Collected data entries
========
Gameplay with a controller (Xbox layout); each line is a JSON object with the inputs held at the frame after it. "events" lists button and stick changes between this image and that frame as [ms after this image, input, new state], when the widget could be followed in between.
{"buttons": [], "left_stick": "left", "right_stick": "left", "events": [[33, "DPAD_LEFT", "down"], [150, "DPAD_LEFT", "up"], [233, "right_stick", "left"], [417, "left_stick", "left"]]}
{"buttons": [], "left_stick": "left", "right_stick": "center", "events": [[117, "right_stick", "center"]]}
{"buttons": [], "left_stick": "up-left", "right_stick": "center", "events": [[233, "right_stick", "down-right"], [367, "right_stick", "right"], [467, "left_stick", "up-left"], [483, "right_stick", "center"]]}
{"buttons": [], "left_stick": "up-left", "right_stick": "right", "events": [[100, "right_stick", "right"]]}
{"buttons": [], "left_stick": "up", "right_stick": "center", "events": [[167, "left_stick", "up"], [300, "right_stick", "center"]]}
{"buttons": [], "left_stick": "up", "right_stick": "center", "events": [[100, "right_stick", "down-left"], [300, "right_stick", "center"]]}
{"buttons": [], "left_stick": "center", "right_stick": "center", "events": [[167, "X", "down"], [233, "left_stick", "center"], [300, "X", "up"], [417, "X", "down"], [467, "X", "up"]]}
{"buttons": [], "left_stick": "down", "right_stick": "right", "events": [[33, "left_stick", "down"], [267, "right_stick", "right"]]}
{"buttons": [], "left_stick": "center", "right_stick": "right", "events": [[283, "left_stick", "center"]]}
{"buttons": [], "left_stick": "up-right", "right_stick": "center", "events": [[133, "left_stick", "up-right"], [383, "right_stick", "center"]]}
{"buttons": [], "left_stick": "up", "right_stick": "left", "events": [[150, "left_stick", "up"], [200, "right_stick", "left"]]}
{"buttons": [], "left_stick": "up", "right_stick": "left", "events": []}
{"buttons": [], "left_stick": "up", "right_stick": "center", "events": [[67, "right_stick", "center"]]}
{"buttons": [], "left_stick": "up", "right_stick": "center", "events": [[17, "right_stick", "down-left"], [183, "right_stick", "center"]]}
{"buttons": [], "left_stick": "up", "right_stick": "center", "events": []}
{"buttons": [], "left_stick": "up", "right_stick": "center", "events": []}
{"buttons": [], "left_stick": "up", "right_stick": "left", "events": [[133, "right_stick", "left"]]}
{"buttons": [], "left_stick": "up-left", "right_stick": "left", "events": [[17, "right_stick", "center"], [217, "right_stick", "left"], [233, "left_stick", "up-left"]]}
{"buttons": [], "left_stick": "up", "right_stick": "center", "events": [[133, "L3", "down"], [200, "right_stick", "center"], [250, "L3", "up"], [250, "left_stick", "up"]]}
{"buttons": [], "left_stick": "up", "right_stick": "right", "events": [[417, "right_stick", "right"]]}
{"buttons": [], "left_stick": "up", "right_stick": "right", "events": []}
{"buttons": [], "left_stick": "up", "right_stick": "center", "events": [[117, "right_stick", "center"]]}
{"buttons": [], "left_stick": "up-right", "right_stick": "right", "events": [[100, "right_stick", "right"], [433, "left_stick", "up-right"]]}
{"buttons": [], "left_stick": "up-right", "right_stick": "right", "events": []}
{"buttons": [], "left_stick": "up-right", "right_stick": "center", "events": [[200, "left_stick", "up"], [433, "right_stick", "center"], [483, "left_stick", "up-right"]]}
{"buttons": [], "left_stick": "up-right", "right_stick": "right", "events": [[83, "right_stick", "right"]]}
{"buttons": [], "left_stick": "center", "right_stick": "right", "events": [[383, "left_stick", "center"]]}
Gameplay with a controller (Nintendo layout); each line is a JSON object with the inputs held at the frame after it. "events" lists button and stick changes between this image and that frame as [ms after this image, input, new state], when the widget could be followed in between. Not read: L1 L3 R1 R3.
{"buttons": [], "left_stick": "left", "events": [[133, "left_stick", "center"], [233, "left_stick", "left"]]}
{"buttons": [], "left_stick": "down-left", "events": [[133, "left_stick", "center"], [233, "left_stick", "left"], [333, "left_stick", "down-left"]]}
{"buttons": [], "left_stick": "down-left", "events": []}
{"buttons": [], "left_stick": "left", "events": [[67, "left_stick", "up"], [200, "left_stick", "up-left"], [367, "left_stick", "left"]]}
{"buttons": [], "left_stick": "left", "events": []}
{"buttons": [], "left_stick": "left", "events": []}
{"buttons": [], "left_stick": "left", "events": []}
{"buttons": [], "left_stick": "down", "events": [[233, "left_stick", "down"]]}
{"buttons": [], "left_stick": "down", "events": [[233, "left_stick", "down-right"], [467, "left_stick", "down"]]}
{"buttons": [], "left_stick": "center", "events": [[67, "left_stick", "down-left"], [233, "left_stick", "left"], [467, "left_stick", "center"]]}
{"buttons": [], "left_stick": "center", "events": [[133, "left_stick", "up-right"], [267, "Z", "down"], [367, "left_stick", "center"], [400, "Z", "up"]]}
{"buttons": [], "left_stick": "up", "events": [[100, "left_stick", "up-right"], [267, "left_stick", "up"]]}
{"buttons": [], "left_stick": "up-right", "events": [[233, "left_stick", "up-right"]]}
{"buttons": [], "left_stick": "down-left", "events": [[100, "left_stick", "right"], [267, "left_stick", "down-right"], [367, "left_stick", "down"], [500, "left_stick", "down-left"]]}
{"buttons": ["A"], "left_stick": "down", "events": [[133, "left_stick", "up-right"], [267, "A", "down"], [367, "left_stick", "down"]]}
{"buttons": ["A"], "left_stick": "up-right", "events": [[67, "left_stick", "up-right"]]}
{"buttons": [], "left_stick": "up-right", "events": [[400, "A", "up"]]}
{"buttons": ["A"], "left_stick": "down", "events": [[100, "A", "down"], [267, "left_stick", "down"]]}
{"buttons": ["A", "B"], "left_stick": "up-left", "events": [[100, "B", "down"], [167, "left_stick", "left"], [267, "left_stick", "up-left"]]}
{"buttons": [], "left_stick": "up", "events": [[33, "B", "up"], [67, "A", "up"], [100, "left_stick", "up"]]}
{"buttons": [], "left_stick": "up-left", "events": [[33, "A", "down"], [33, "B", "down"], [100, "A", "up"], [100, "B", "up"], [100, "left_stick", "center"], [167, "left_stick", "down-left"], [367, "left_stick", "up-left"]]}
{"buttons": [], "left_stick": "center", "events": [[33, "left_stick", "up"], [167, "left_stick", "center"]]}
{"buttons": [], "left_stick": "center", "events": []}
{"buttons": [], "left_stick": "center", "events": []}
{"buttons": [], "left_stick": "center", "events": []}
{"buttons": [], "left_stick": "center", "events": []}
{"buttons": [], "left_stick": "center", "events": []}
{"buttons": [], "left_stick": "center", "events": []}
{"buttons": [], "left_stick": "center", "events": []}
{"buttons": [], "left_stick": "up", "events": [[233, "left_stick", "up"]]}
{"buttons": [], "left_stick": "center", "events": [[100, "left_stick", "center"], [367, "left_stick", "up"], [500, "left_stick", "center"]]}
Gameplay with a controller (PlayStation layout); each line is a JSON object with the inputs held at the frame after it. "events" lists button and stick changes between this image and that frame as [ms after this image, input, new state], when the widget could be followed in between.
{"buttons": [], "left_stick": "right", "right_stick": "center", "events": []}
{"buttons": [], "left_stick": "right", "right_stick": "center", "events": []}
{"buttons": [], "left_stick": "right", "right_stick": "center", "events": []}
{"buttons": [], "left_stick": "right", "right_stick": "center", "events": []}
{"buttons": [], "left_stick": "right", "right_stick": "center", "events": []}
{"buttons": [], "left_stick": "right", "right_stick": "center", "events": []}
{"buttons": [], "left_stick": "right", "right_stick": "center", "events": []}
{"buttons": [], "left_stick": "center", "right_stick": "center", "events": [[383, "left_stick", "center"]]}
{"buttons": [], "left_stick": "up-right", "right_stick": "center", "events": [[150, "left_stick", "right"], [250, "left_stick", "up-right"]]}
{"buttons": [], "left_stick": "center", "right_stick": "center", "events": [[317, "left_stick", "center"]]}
========
WHAT YOU ARE ASKED TO DO: Select all lines with the word "inputs" from the entries above.

ANSWER:
Gameplay with a controller (Xbox layout); each line is a JSON object with the inputs held at the frame after it. "events" lists button and stick changes between this image and that frame as [ms after this image, input, new state], when the widget could be followed in between.
Gameplay with a controller (Nintendo layout); each line is a JSON object with the inputs held at the frame after it. "events" lists button and stick changes between this image and that frame as [ms after this image, input, new state], when the widget could be followed in between. Not read: L1 L3 R1 R3.
Gameplay with a controller (PlayStation layout); each line is a JSON object with the inputs held at the frame after it. "events" lists button and stick changes between this image and that frame as [ms after this image, input, new state], when the widget could be followed in between.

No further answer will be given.